From the data below, pick out every line containing the word "What". Case counts, so match capitals and lowercase letters exactly.

Items listed in a dataset
##########
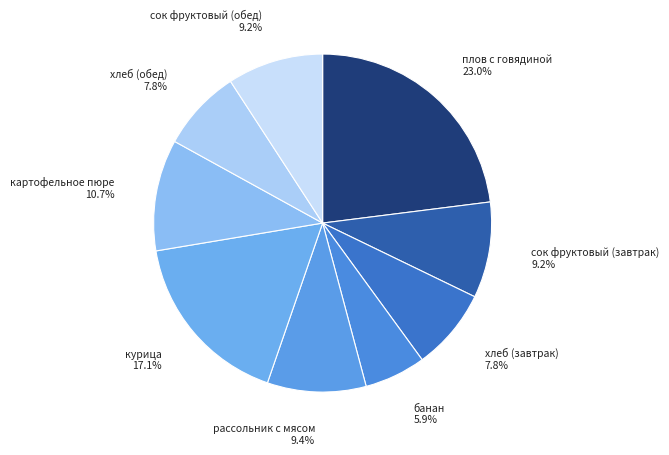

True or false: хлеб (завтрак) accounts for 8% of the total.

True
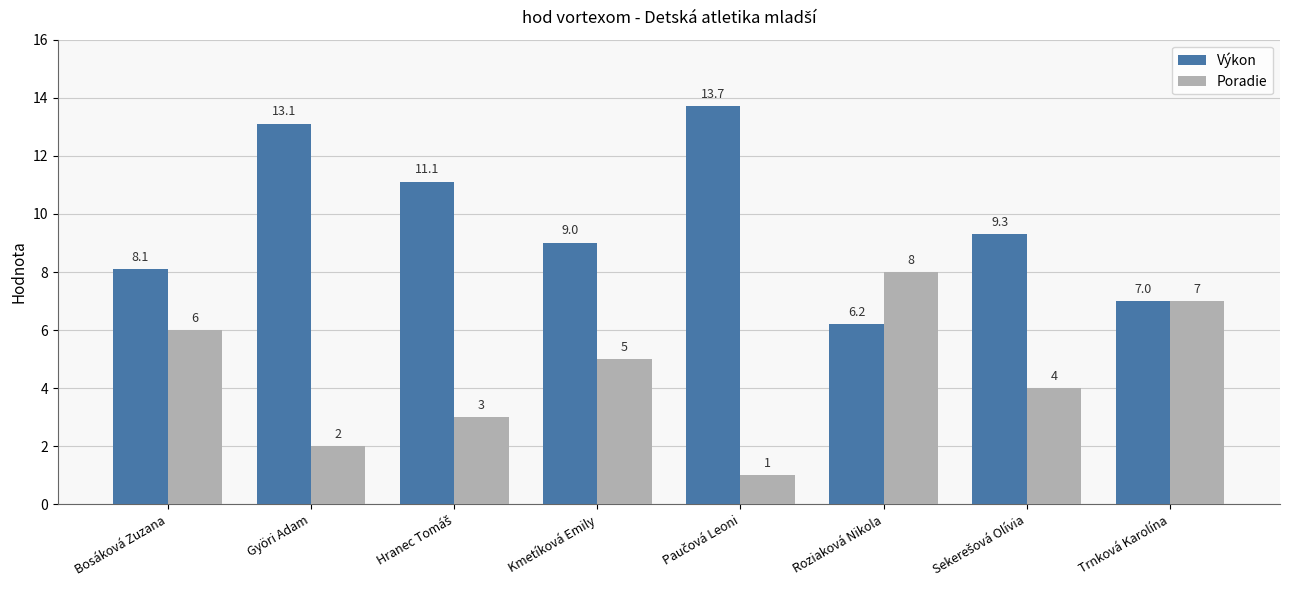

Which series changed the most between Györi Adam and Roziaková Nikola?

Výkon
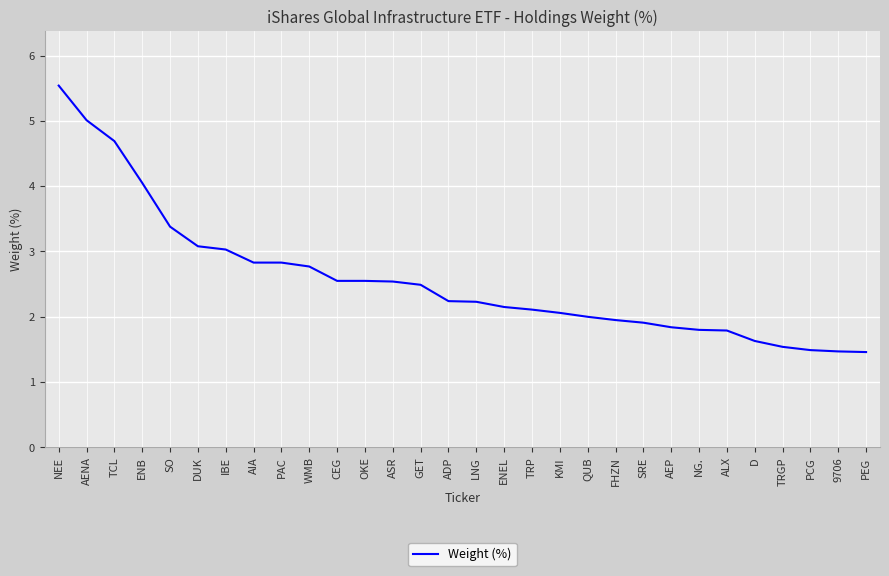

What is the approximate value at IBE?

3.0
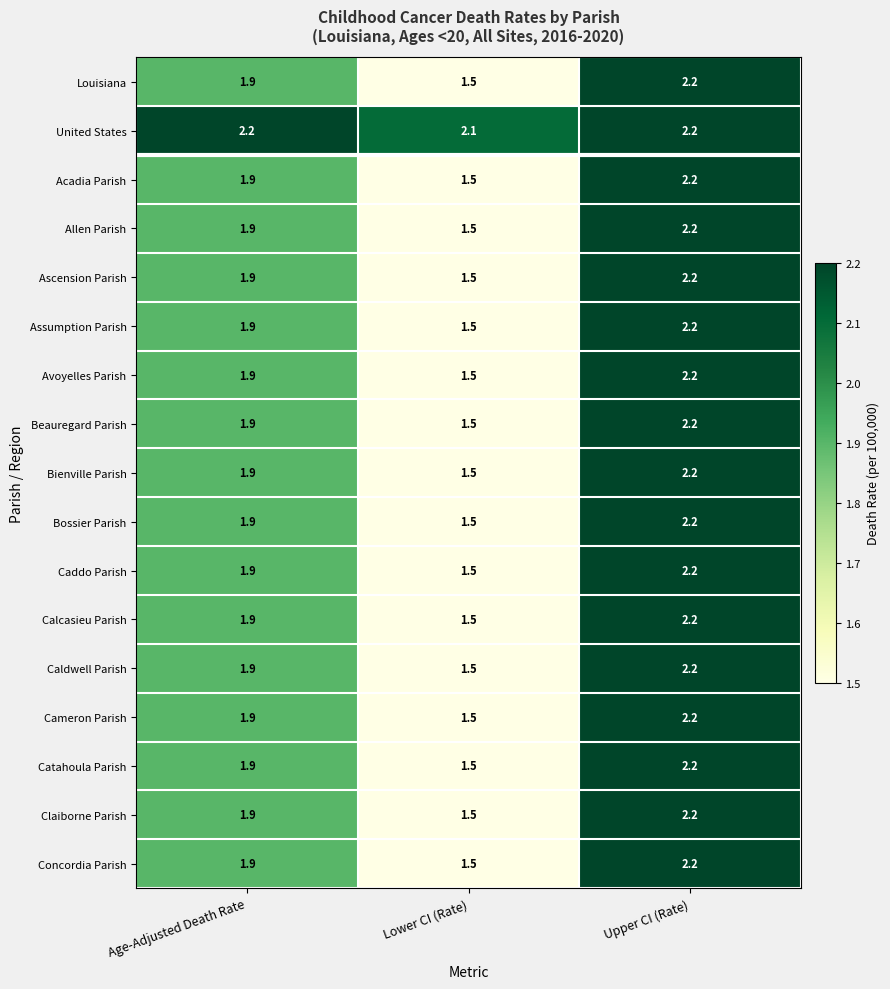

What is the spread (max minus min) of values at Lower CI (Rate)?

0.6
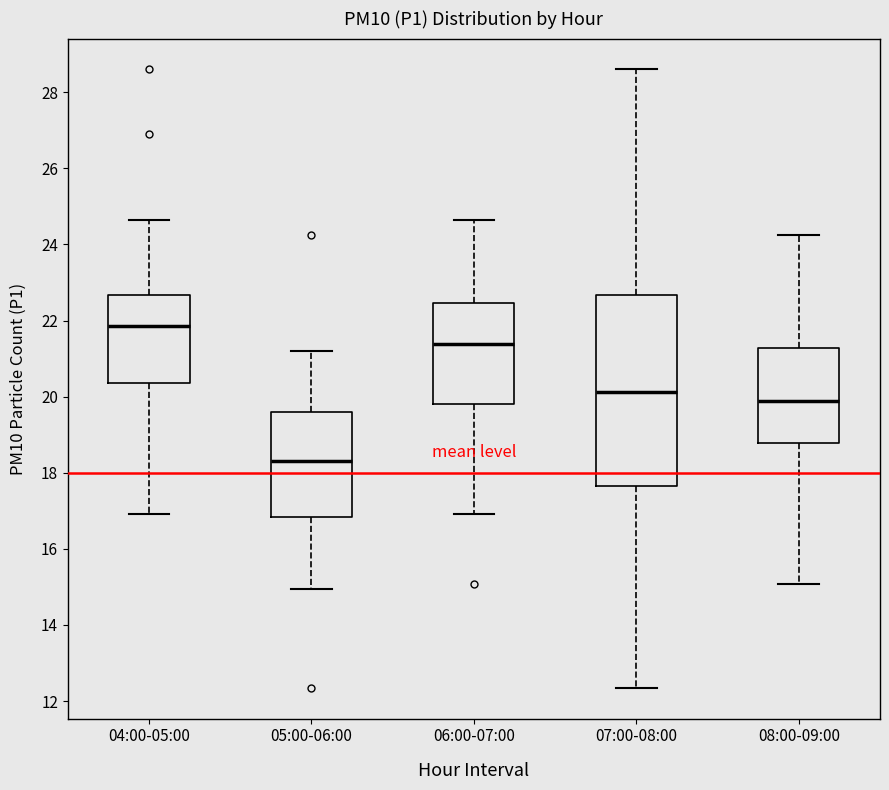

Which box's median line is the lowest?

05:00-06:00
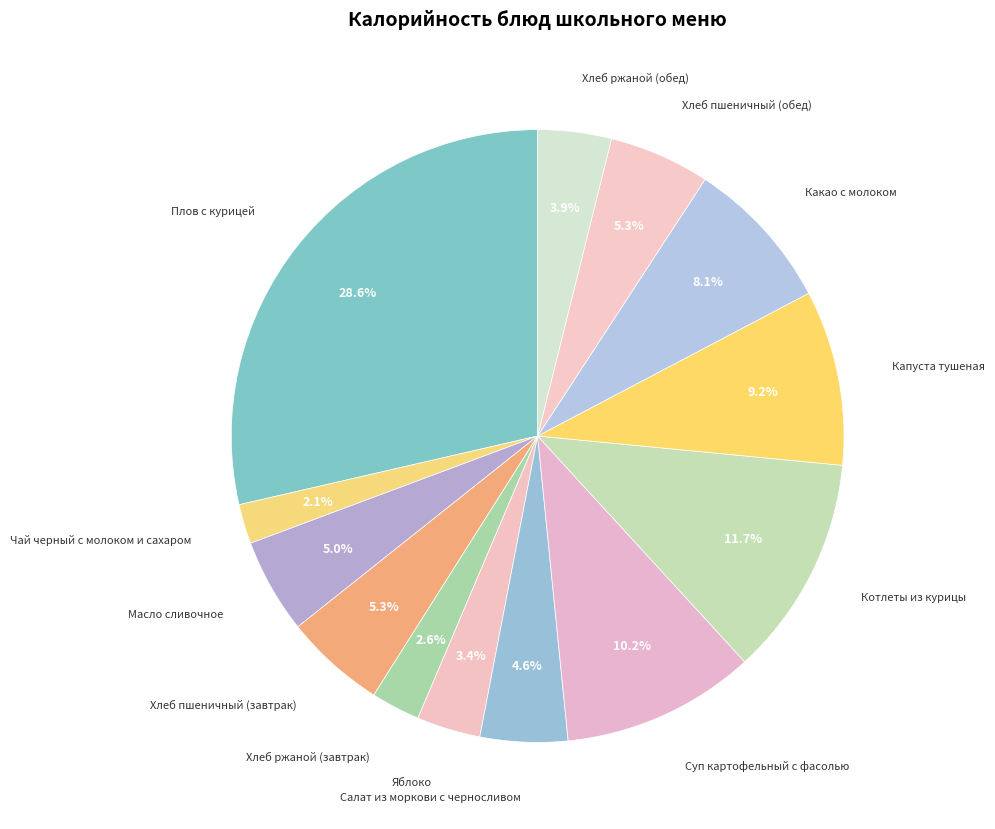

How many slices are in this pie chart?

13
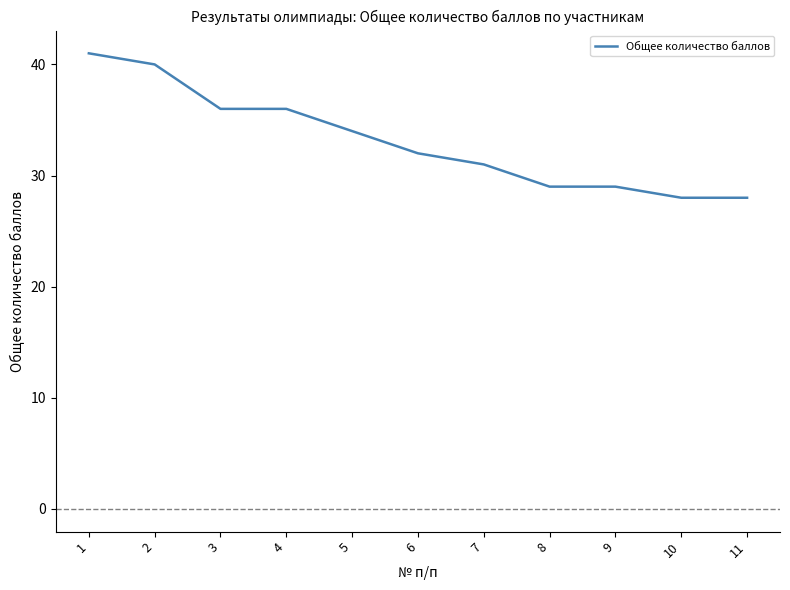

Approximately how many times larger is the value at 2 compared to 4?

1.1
##########
SOLUTION FOR THIS TASK
What is the approximate value at IBE?
What is the spread (max minus min) of values at Lower CI (Rate)?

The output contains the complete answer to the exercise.